(Transcribed page contents)
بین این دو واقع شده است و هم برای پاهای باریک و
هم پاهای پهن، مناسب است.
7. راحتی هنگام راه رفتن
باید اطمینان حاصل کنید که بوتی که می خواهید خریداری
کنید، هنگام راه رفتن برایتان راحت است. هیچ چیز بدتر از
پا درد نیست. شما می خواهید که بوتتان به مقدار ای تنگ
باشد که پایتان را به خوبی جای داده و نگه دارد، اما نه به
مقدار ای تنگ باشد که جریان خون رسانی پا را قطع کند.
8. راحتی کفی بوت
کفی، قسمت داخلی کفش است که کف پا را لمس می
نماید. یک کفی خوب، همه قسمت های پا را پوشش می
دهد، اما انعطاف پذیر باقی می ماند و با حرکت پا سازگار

> **Your objective**
Looking at the data above, count every line holding the word "هنگام" and state only the count.

> **Finished exercise**
2